Herr Oldbuck zog ein langes Gesicht.

»Hm, ich dachte, ich hätte die Sache auf eine Weise angeordnet, die uns beiden recht sein würde. Und wer weiß, was mit der Zeit noch werden könnte und ob wir uns überhaupt trennen könnten. Ich bin Herr meines Grundbesitzes, Mann, und niemand kann mich zwingen, meine Güter jemand anderm zu vermachen, als mir paßt. Na, ich sehe, für jetzt wollen Sie sich nicht verlocken lassen. Aber die Kaledoniade macht hoffentlich Fortschritte?«

»O gewiß!« sagte Lovel. »Ich werde mir's doch nicht einfallen lassen, einen so hoffnungsvollen Gedanken aufzugeben.«

In diesem Augenblick klopfte es an die Tür, und ein Brief für Herrn Lovel wurde hereingereicht. Der Diener, sagte Frau Hadoway, warte auf eine Antwort.

»Das geht auch Sie an, Herr Oldbuck,« .sagte Lovel nachdem er das Schreiben überflogen hatte. Dann reichte er es dem Altertümler hin.

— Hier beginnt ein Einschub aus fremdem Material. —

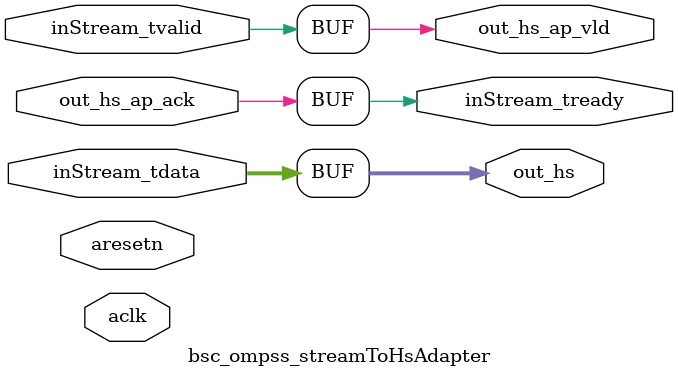
<source format=v>
/*------------------------------------------------------------------------*/
/*    (C) Copyright 2017-2022 Barcelona Supercomputing Center             */
/*                            Centro Nacional de Supercomputacion         */
/*                                                                        */
/*    This file is part of OmpSs@FPGA toolchain.                          */
/*                                                                        */
/*    This code is free software; you can redistribute it and/or modify   */
/*    it under the terms of the GNU Lesser General Public License as      */
/*    published by the Free Software Foundation; either version 3 of      */
/*    the License, or (at your option) any later version.                 */
/*                                                                        */
/*    OmpSs@FPGA toolchain is distributed in the hope that it will be     */
/*    useful, but WITHOUT ANY WARRANTY; without even the implied          */
/*    warranty of MERCHANTABILITY or FITNESS FOR A PARTICULAR PURPOSE.    */
/*    See the GNU Lesser General Public License for more details.         */
/*                                                                        */
/*    You should have received a copy of the GNU Lesser General Public    */
/*    License along with this code. If not, see <www.gnu.org/licenses/>.  */
/*------------------------------------------------------------------------*/

module bsc_ompss_streamToHsAdapter #(
    parameter USE_BUFFER = 0
)
(
    input aclk,
    input aresetn,

    input [63:0] inStream_tdata,
    input        inStream_tvalid,
    output       inStream_tready,

    output [63:0] out_hs,
    output        out_hs_ap_vld,
    input         out_hs_ap_ack
);

    if (USE_BUFFER) begin

    localparam IDLE = 0;
    localparam WAIT_ACK = 1;

    reg [0:0] state;
    reg [63:0] buf_data;

    assign inStream_tready = state == IDLE;

    assign out_hs_ap_vld = state == WAIT_ACK;
    assign out_hs = buf_data;

    always @(posedge aclk) begin

        case (state)

            IDLE: begin
                buf_data <= inStream_tdata;

                if (inStream_tvalid) begin
                    state <= WAIT_ACK;
                end
            end

            WAIT_ACK: begin
                if (out_hs_ap_ack) begin
                    state <= IDLE;
                end
            end

        endcase

        if (!aresetn) begin
            state <= IDLE;
        end
    end

    end else begin

    assign out_hs_ap_vld = inStream_tvalid;
    assign out_hs = inStream_tdata;

    assign inStream_tready = out_hs_ap_ack;

    end

endmodule

</source>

Es war ein Brief von Sir Arthur Wardour. Er war in außerordentlich höflichem Tone abgefaßt. Sir Arthur bedaure, daß ein Gichtanfall ihn bisher daran gehindert habe, Herrn Lovel für die Hilfe zu danken, die er ihm in Lebensgefahr kürzlich geleistet habe – er entschuldige sich, daß er ihm nicht persönlich seine Erkenntlichkeit ausspreche, er hoffe jedoch, daß Herr Lovel ihn von dieser Förmlichkeit entbinde, und lade ihn zu einer kleinen Partie für den folgenden Tag nach den Ruinen der Abtei St. Ruth ein, das Mittagsmahl solle in Knockwinnock eingenommen werden, wo sie zu gemütlichem Abend beieinander sein wollten. Sir Arthur schloß mit der Bemerkung, er habe auch der Familie Monkbarns eine Einladung gesandt, an der von ihm vorgeschlagenen Vergnügungspartie teilzunehmen. Als Versammlungsplatz war ein Schlagbaum bestimmt, der von allen Punkten, von denen her die Gesellschaft sich zusammenfinden sollte, gleich weit entfernt war.

»Was sollen wir tun?« fragte Lovel – dabei war er sich völlig darüber klar, wie er für sein Teil handeln werde.

»Mitmachen – Mann, auf alle Fälle mitmachen! Wollen mal sehen – es wird allerdings eine Postkutsche kosten, für Sie, mich und Marie M'Intyre – die alte Dame mag nach der Pfarre gehen. Sie können in der Kutsche nach Monkbarns gefahren kommen, denn ich miete dann den Wagen für den ganzen Tag.«

»Ich glaube, ich reite besser.«

»Richtig, richtig, an Ihr Pferd habe ich gar nicht gedacht. Sie sind ein törichter Junge übrigens, daß Sie sich so ein Vieh gleich angeschafft haben.«

»Ja, aber zu Pferde kommt man doch weit schneller vorwärts.«

»Na, genug, genug, tun Sie, was Ihnen behagt. Na, dann nehm ich eben entweder Griselda oder den Pfarrer mit, denn wenn ich 'ne Postkutsche miete, nutz' ich's auch gern voll aus – und wir treffen uns Freitag pünktlich um 12 Uhr am Schlagbaum von Tirlingen.«

Nach dieser Vereinbarung trennten sich die beiden Freunde.